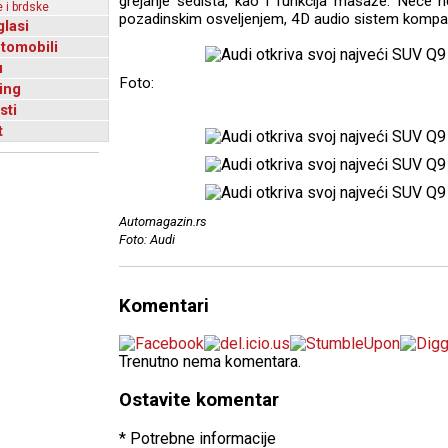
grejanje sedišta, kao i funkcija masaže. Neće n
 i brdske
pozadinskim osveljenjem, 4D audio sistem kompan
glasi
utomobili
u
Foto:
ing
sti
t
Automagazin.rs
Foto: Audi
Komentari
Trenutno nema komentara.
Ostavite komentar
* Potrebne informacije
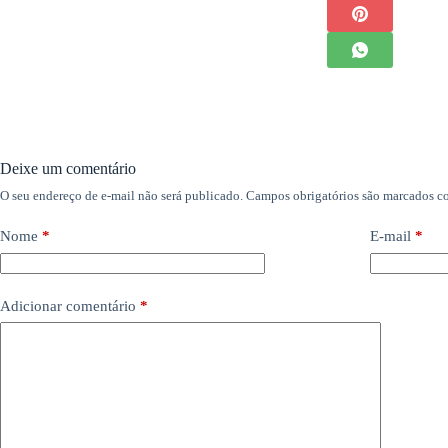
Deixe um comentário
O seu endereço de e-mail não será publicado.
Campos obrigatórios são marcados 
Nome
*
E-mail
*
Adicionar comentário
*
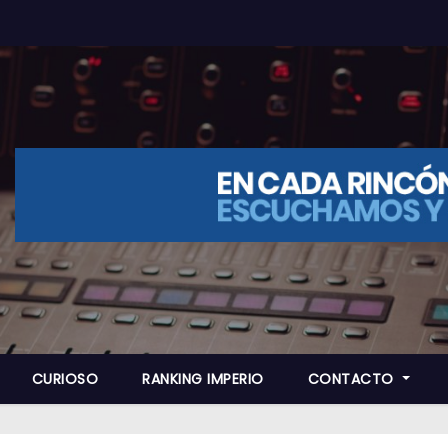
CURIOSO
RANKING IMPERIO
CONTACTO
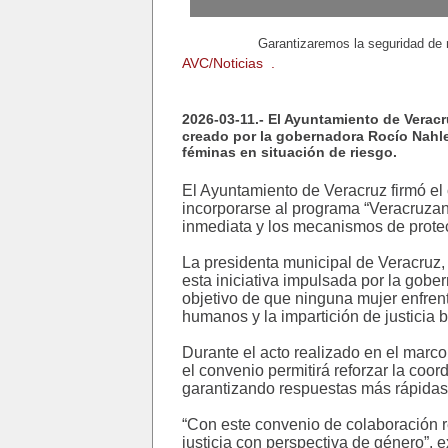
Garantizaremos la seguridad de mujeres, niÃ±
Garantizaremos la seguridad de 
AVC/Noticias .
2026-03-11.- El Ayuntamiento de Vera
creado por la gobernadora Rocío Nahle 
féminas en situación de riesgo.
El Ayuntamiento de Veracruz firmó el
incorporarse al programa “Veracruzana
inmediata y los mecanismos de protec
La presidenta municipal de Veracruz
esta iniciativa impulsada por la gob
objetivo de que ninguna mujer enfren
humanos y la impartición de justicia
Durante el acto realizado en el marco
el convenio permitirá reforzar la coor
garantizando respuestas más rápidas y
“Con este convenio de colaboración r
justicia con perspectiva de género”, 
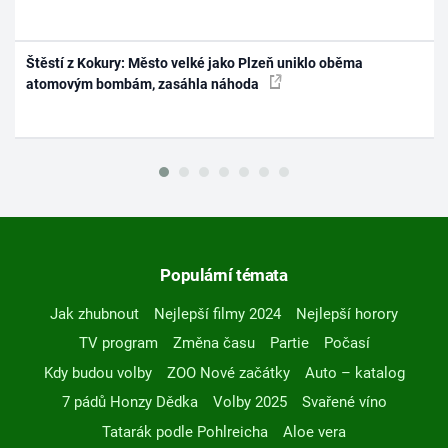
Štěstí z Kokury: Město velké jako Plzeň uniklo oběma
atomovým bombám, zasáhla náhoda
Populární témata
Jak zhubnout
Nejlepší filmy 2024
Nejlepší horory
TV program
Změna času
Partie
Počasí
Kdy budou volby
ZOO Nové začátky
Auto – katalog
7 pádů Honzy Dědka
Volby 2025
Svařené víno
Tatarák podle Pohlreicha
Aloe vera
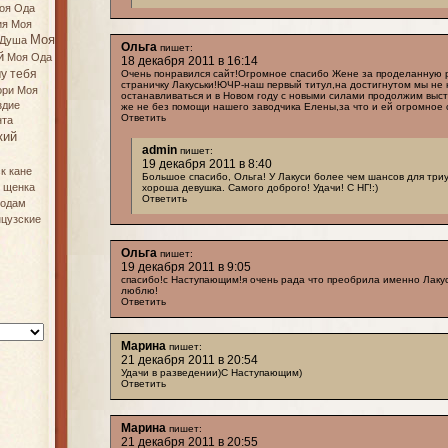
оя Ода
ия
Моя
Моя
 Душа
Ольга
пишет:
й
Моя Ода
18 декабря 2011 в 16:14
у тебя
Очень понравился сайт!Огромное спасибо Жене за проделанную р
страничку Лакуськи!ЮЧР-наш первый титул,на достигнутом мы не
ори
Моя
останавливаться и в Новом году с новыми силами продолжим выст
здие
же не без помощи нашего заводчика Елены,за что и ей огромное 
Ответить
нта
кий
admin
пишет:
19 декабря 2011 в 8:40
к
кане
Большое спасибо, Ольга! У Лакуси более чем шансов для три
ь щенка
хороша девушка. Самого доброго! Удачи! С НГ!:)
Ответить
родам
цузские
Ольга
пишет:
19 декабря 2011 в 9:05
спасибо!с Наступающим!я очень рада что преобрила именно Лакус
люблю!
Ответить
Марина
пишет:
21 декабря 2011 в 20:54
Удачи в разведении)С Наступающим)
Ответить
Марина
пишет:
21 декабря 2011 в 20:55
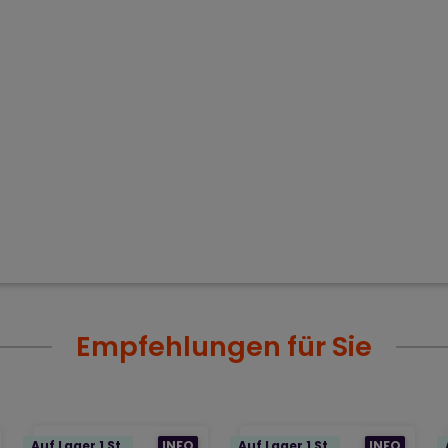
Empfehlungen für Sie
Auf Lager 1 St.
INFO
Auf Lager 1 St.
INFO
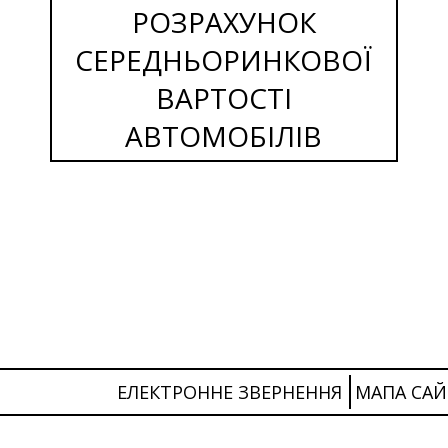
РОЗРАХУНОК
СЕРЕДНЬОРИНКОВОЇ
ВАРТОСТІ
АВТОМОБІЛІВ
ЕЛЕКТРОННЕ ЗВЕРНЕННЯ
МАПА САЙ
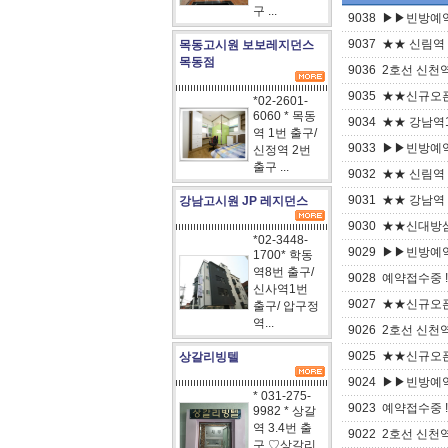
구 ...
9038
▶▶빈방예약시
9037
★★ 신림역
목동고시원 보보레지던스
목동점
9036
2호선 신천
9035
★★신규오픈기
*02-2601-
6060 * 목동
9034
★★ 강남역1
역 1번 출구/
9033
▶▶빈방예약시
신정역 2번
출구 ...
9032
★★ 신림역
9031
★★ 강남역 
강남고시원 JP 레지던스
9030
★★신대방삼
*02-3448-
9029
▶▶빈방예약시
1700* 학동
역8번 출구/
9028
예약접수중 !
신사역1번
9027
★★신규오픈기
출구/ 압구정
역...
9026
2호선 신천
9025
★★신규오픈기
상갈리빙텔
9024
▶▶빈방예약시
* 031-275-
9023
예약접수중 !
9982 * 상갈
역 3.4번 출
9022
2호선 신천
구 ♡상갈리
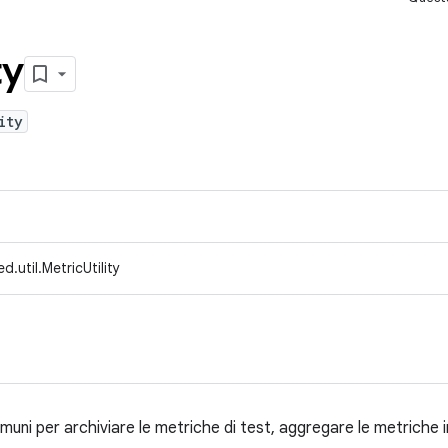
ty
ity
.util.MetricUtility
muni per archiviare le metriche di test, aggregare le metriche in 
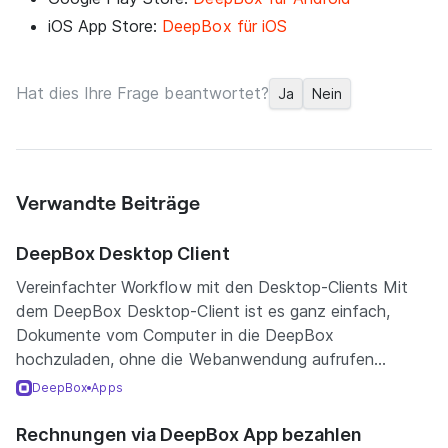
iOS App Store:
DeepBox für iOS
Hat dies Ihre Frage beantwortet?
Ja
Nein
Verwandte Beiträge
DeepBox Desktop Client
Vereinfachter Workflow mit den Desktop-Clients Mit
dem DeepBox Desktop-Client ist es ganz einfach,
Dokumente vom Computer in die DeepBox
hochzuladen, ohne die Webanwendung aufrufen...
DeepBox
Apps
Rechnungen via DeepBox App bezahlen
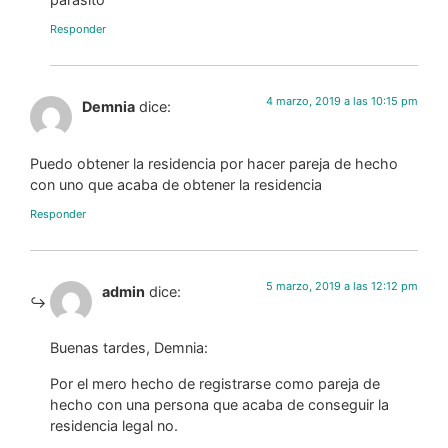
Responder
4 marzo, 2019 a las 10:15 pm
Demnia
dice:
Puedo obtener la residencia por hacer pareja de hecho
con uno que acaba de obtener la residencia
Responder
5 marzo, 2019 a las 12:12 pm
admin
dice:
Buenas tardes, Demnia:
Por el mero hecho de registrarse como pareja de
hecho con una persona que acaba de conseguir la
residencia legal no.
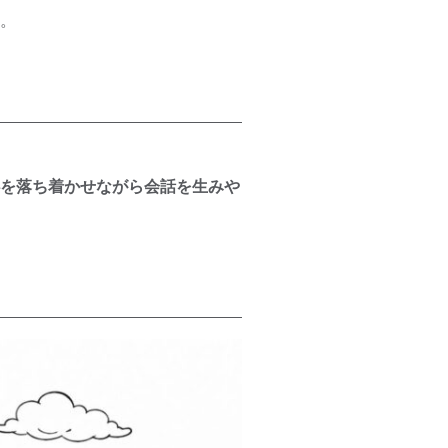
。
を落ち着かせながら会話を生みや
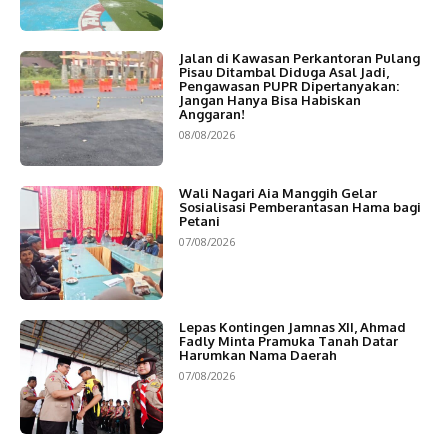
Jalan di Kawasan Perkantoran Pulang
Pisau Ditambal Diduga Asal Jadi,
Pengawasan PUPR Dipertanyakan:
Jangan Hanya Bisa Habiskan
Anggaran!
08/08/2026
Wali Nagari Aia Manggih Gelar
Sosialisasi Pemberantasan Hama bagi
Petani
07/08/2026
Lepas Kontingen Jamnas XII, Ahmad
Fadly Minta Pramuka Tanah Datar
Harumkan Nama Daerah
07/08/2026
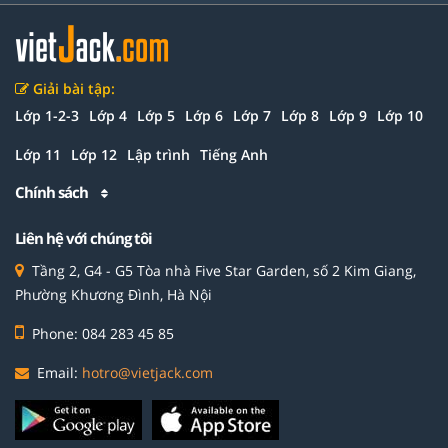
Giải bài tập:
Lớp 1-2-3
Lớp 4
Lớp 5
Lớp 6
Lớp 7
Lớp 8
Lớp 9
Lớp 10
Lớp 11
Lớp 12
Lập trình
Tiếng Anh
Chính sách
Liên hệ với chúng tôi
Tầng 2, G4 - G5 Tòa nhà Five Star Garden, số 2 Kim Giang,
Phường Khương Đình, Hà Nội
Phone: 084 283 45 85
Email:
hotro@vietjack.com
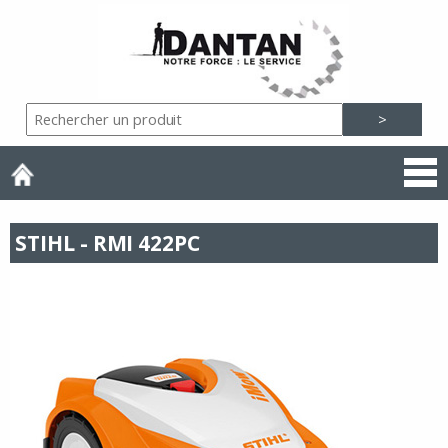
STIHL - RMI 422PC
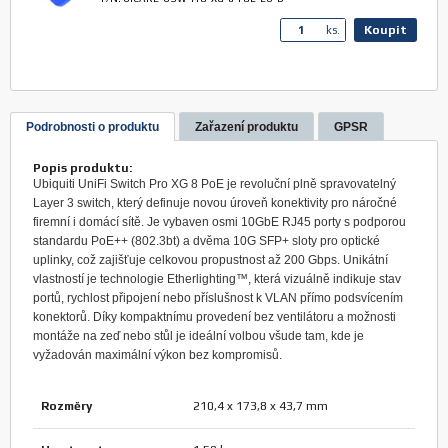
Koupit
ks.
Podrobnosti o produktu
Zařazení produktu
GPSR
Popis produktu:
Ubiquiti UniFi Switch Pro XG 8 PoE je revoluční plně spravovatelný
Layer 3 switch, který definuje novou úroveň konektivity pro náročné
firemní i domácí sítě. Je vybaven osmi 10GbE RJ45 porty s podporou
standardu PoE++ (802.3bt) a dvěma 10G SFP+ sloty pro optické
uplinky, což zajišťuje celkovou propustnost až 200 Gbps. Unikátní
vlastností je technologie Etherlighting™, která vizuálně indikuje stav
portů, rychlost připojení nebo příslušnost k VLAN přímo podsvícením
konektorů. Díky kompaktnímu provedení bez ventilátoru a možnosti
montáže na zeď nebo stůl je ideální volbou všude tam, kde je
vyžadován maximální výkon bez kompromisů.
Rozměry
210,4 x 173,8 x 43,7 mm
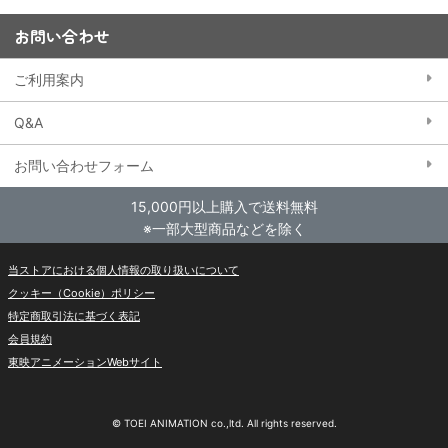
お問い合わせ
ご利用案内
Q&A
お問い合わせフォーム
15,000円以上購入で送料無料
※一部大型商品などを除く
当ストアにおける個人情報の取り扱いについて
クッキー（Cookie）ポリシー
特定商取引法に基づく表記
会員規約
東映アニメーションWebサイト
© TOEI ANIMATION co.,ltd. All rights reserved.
################
**Problem**
All that is wanted is a faithful reproduction of the line above with "incorporarse al programa", the line with "el convenio permitirá reforzar la coor", and every line in between.

**Answer for this exercise**
incorporarse al programa “Veracruzana
inmediata y los mecanismos de protec
La presidenta municipal de Veracruz
esta iniciativa impulsada por la gob
objetivo de que ninguna mujer enfren
humanos y la impartición de justicia
Durante el acto realizado en el marco
el convenio permitirá reforzar la coor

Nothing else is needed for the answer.